Hacker News new | ask | show | jobs
by bbatsell 733 days ago
They say user data remains in the Secure Enclave at all times, which Nvidia GPUs would not be able to access. I am quite certain that their private cloud inference runs only Apple silicon chips. (The pre-WWDC rumors were that they built custom clusters using M2 Ultras.)
2 comments

> They say user data remains in the Secure Enclave at all times

No they don't. They say that the Secure Enclave participates in the secure boot chain, and in generating non-exportable keys used for secured transport. It reads to me as though user devices will encrypt requests to the keys held in the Secure Enclave of a subset of PCC nodes. A PCC node that receives the encrypted request will use the Secure Enclave to decrypt the payload.

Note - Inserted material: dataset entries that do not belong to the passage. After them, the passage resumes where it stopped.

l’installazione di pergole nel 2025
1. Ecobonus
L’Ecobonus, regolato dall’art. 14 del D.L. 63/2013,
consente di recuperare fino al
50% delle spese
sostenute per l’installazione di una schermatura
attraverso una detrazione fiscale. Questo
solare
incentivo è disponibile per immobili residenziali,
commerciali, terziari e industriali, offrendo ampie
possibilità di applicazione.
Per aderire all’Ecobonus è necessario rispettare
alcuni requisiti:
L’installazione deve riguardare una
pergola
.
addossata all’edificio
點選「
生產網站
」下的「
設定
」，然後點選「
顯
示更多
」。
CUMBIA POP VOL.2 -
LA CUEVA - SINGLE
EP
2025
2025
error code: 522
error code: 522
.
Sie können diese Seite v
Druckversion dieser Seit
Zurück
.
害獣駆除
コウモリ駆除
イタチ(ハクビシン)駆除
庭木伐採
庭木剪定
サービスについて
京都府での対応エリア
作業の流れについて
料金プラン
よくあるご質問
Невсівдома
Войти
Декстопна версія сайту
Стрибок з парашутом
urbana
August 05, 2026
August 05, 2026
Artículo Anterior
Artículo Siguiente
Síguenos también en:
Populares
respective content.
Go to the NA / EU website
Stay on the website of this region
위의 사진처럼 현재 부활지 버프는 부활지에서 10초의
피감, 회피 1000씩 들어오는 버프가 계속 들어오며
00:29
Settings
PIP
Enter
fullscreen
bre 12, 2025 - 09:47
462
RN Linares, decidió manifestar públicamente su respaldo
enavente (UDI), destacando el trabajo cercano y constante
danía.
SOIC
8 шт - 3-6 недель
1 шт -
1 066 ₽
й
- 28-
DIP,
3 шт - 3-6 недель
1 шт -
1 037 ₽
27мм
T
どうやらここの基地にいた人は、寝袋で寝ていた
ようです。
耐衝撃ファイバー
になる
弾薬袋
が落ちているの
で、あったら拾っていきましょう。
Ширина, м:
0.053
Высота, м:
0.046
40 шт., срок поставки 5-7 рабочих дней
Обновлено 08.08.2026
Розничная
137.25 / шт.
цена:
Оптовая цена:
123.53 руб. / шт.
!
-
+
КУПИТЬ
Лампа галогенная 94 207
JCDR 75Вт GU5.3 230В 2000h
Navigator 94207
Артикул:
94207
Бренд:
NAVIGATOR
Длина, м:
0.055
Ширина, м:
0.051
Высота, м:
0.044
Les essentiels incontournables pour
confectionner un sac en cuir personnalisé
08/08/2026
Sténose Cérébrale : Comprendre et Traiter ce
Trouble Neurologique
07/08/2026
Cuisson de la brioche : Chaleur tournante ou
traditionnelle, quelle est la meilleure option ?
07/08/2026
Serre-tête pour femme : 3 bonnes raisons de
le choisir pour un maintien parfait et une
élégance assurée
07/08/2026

At that point, the general-purpose Application Processor in the PCC node has a cleartext copy of the user request for doing the needful inference, which _could_ be done on an NVidia GPU, but appears to be done on general-purpose Apple Silicon.

There is no suggestion that the user request is processed entirely within the Secure Enclave. The Secure Enclave is a cryptographic coprocessor. It almost certainly doesn't have the grunt to do inference.

Not that it matters anyways, since Apple refuses to sign Nvidia GPU drivers for MacOS in the first place. So if they own any Nvidia hardware themselves, then they also own more third-party hardware to support it.
Maybe this is way too science fiction, but what are the chances Apple's GPU/AI engine designs on Apple Silicon were a testbed for full sized, dedicated GPU dies that could compete with Nvidia's power in their own data centers?
Very low? I guess anything is possible, but the M1 through M4 GPUs weren't really anything to write home about. It more closely resembles AMD's raster-focused GPU compute in my opinion, which is certainly not a bad thing for mobile hardware.

Nvidia's GPUs are complex. They have a lot of dedicated, multipurpose acceleration hardware inside of them, and then they use CUDA to tie all those pieces together. Apple's GPUs are kinda the opposite way; they're extremely simple and optimized for low-power raster compute. Which isn't bad at all, for mobile! It just gimps them design-wise when they go up against purpose-built accelerators.

If we see Apple do custom Apple Silicon for the datacenter, it will be a pretty radically new design. The first thing they need is good networking; a full-size Nvidia cluster will use Mellanox Infiniband to connect dozens of servers at Tb/s speeds. So Apple would need a similar connectivity solution, at least to compete. The GPU would need to be bigger and probably higher-wattage, and the CPU should really emphasize core count over single-threaded performance. If they play their cards right there, they would have an Apple Silicon competitor to the Grace superchip and GB200 GPU.